In light of this, participants considered US banking giant JP Morgan‘s plans to charge fintech companies for the use of their customer banking data as taking advantage of deregulation initiatives brought on by the shrinking of the US Consumer Financial Protection Bureau (CFPB).
One “controversial” issue is that the industry wants to find a position where data users can adequately compensate data holders, said Ciaran O’Malley, enterprise commercial director, UK at Airwallex, which provides multi-currency online business accounts. “I just think it’s nonsense,” he added.
The issue is that the value of the data — namely current account payments data in the UK — is “quite low”. However, when fintech companies start looking for data related to mortgages, insurance or taxes, that data suddenly becomes expensive, he said.

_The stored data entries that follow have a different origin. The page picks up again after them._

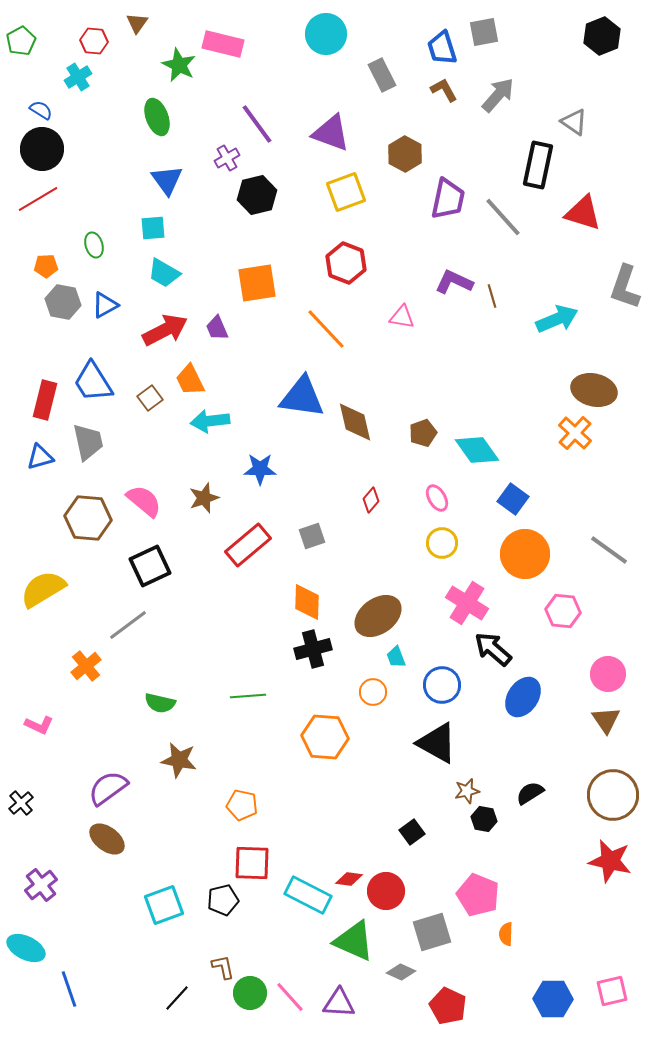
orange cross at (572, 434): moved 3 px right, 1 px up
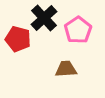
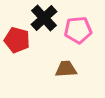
pink pentagon: rotated 28 degrees clockwise
red pentagon: moved 1 px left, 1 px down
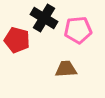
black cross: rotated 16 degrees counterclockwise
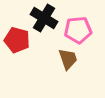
brown trapezoid: moved 2 px right, 10 px up; rotated 75 degrees clockwise
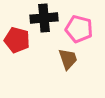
black cross: rotated 36 degrees counterclockwise
pink pentagon: moved 1 px right, 1 px up; rotated 20 degrees clockwise
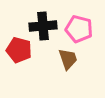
black cross: moved 1 px left, 8 px down
red pentagon: moved 2 px right, 10 px down
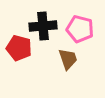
pink pentagon: moved 1 px right
red pentagon: moved 2 px up
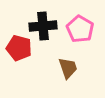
pink pentagon: rotated 16 degrees clockwise
brown trapezoid: moved 9 px down
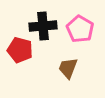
red pentagon: moved 1 px right, 2 px down
brown trapezoid: rotated 140 degrees counterclockwise
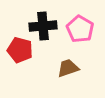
brown trapezoid: rotated 50 degrees clockwise
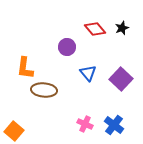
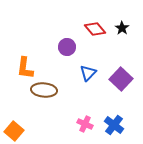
black star: rotated 16 degrees counterclockwise
blue triangle: rotated 24 degrees clockwise
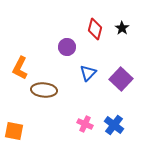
red diamond: rotated 55 degrees clockwise
orange L-shape: moved 5 px left; rotated 20 degrees clockwise
orange square: rotated 30 degrees counterclockwise
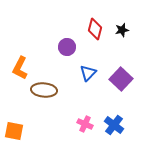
black star: moved 2 px down; rotated 24 degrees clockwise
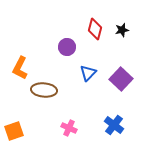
pink cross: moved 16 px left, 4 px down
orange square: rotated 30 degrees counterclockwise
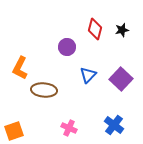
blue triangle: moved 2 px down
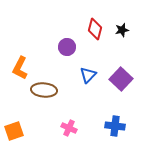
blue cross: moved 1 px right, 1 px down; rotated 30 degrees counterclockwise
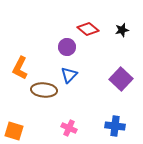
red diamond: moved 7 px left; rotated 65 degrees counterclockwise
blue triangle: moved 19 px left
orange square: rotated 36 degrees clockwise
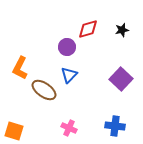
red diamond: rotated 55 degrees counterclockwise
brown ellipse: rotated 30 degrees clockwise
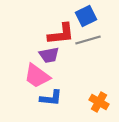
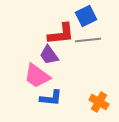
gray line: rotated 10 degrees clockwise
purple trapezoid: rotated 65 degrees clockwise
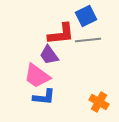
blue L-shape: moved 7 px left, 1 px up
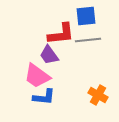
blue square: rotated 20 degrees clockwise
orange cross: moved 1 px left, 7 px up
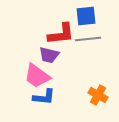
gray line: moved 1 px up
purple trapezoid: rotated 40 degrees counterclockwise
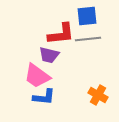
blue square: moved 1 px right
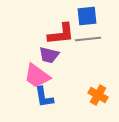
blue L-shape: rotated 75 degrees clockwise
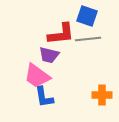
blue square: rotated 25 degrees clockwise
orange cross: moved 4 px right; rotated 30 degrees counterclockwise
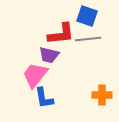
pink trapezoid: moved 2 px left, 1 px up; rotated 92 degrees clockwise
blue L-shape: moved 1 px down
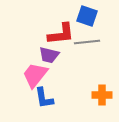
gray line: moved 1 px left, 3 px down
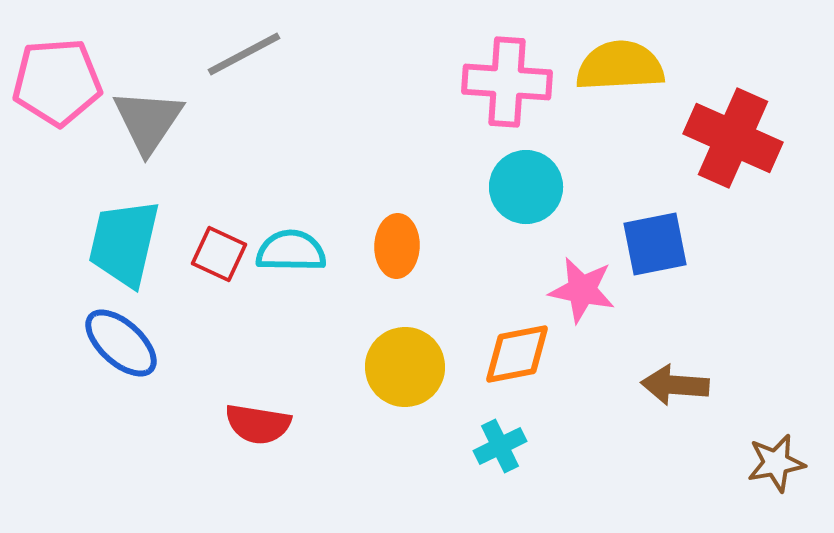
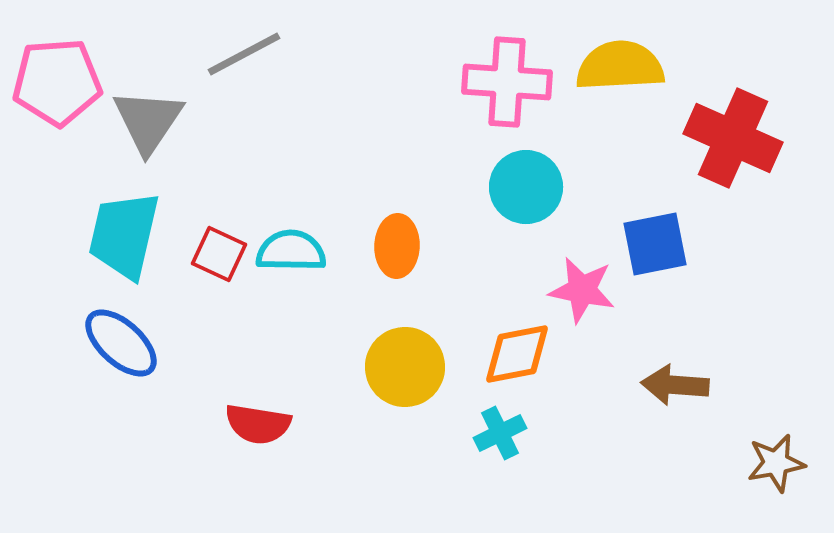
cyan trapezoid: moved 8 px up
cyan cross: moved 13 px up
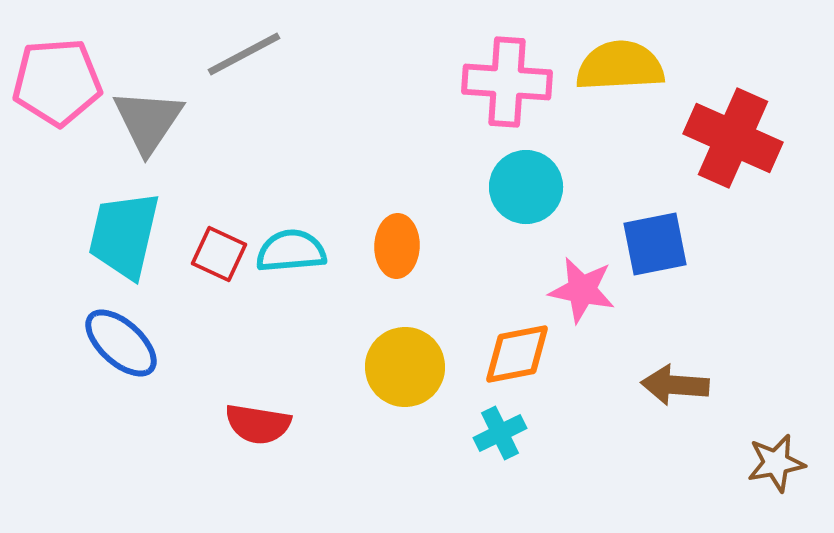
cyan semicircle: rotated 6 degrees counterclockwise
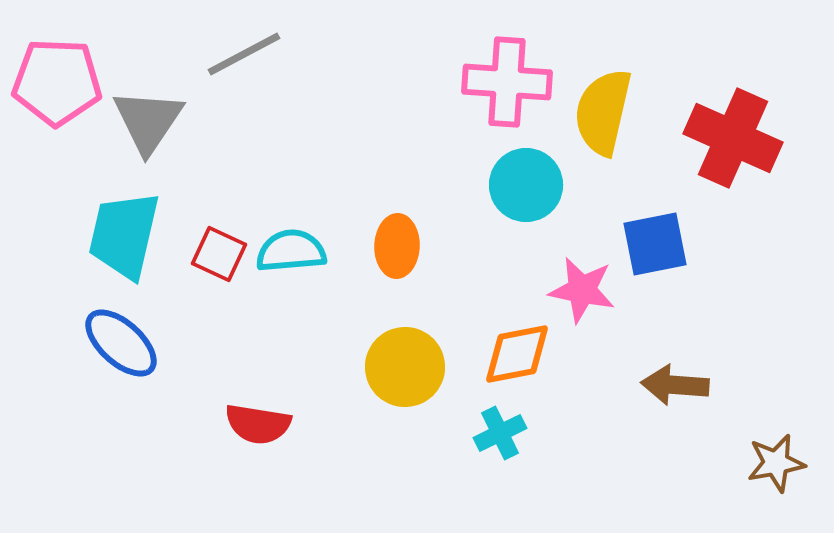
yellow semicircle: moved 17 px left, 46 px down; rotated 74 degrees counterclockwise
pink pentagon: rotated 6 degrees clockwise
cyan circle: moved 2 px up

“I do not think we can get to a place that the FCA is trying to do where everyone is happy that the people using data are paying the right values for people who hold the data,” says O’Malley. “Then it becomes a political choice, and political choices can go either way: do we favour existing interests or do we favour new interests?”
He said the longer the industry deliberates over these choices, the more those choices are delayed.
“I’m prepared to be agnostic on that view,” he added. “I’m prepared for a government to say, ‘You know what, we prefer banks, and that’s it, and we’re going to kill this.”
Boscovich said delivery always takes longer than design, especially when clarity on funding infrastructure and a view on returns on that investment are not yet evident: “We’ve seen how long it’s taken to deliver open banking, and that is a mandatory initiative that still has yet to arrive at a commercially sustainable model.”
“Open finance is inevitable, of that I have no doubt,” she added. “How long it takes to deliver is a very different question. It is highly ambitious to achieve full delivery of open finance by 2030, when we will only see what the long-term regulatory framework looks like in early 2026, with the whole of market being included in the initiative, not just the nine big banks to coordinate.”
Smart data accelerator
Also announced as part of the Sprint outcomes paper, the FCA is planning to create an accelerator to support the transition to open finance and the smart data economy. This will test high-impact use cases and conduct foundational research into technologies such as artificial intelligence (AI), blockchain and cloud computing.
The FCA says the smart data accelerator will “drive progress on open finance” as the UK government plans to outline an open finance roadmap by March 2026. This roadmap, in conjunction with the Department for Business and Trade’s smart data strategy, aims to establish a new direction for data sharing across financial services and the broader economy.
Boskovich said that while the accelerator can be useful “if done right”, details are “light”on how it will work “when it requires multiple regulators to align on truly cross-sectoral smart data use cases”.
This would mean getting Ofgem ( Office of Gas and Electricity Markets), Ofcom (the Office of Communications), Ofwat (Water Services Regulation Authority), the Department of Transportation, the Competition and Markets Authority (CMA) and Trading Standards all to agree having the FCA lead on assessing cross-sector smart data solutions, she said.
However, she added: “I think it’s a great micro-focused sandbox that would logically feed into a more macro-oriented cross-sector sandbox.”
Alongside its roadmap for open finance, the FCA will publish a summary of key findings of commissioned research to understand the foundations, opportunities and barriers to the development of open finance in the UK, and research on the impact of evolving technology on open finance.